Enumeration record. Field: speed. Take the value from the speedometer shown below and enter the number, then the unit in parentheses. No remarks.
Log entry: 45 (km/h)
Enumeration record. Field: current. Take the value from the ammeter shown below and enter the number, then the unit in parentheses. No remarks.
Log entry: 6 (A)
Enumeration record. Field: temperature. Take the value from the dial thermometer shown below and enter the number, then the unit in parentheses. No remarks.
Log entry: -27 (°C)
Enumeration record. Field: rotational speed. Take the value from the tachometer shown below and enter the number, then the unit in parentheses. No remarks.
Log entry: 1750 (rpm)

--

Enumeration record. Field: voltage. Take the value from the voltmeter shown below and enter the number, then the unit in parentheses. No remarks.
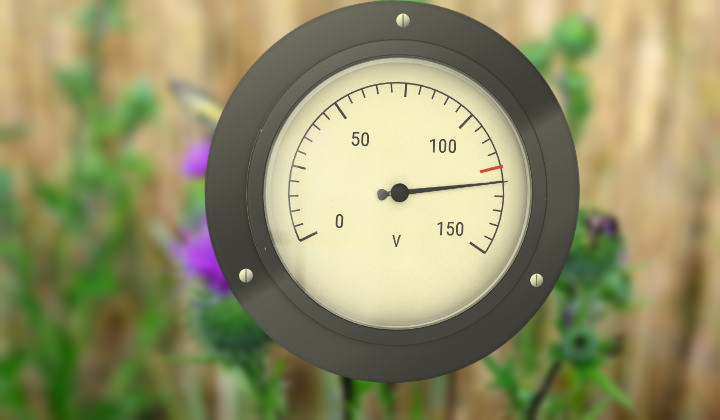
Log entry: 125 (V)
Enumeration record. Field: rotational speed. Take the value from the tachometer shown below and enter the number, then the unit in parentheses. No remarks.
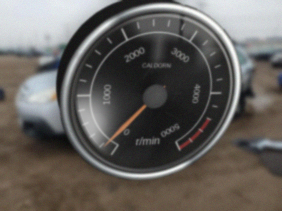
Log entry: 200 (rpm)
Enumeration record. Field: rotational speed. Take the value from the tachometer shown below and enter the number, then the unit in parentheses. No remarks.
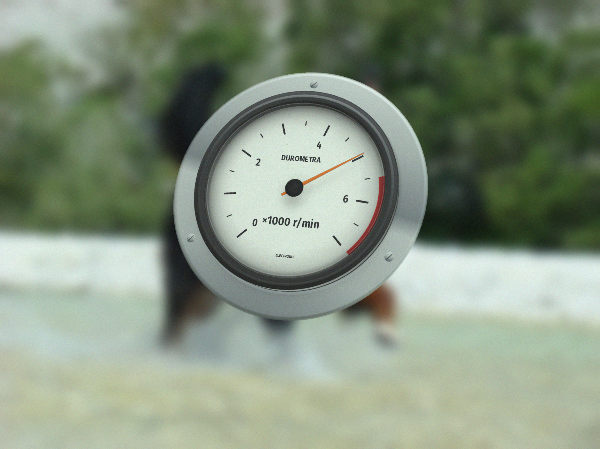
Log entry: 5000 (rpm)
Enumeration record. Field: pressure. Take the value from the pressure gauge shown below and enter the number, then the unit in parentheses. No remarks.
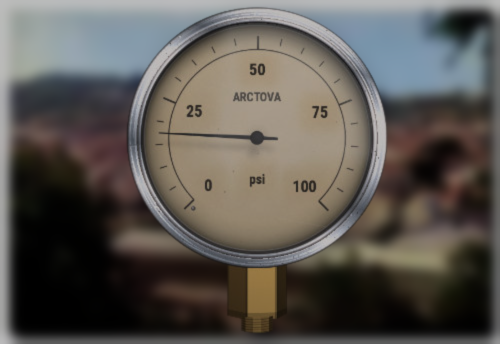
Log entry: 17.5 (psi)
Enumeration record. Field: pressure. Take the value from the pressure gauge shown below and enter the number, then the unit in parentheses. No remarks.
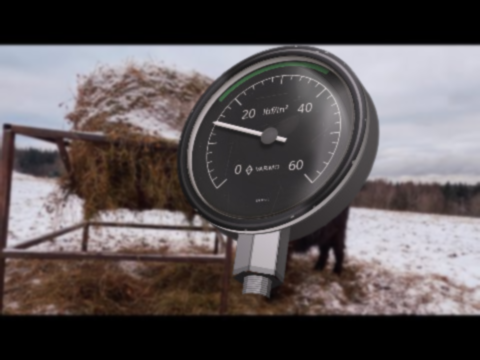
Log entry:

==

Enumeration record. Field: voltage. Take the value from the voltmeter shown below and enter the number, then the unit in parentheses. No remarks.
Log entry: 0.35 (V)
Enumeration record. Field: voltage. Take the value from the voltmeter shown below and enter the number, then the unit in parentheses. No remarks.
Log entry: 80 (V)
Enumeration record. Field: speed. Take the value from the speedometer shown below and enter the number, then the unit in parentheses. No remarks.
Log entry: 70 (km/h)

• **Task prompt**
Turn the material from the line that contains "Enumeration record. Field: current." through the line that contains "Log entry: 6 (A)" into a two-column CSV with the headers instruction and reading. Give one row per instruction, with its text under instruction and its logged value under reading, each in a single quoted field with any line breaks replaced by spaces.

• **Solution to the exercise**
instruction,reading
"Enumeration record. Field: current. Take the value from the ammeter shown below and enter the number, then the unit in parentheses. No remarks. Log entry:","6 (A)"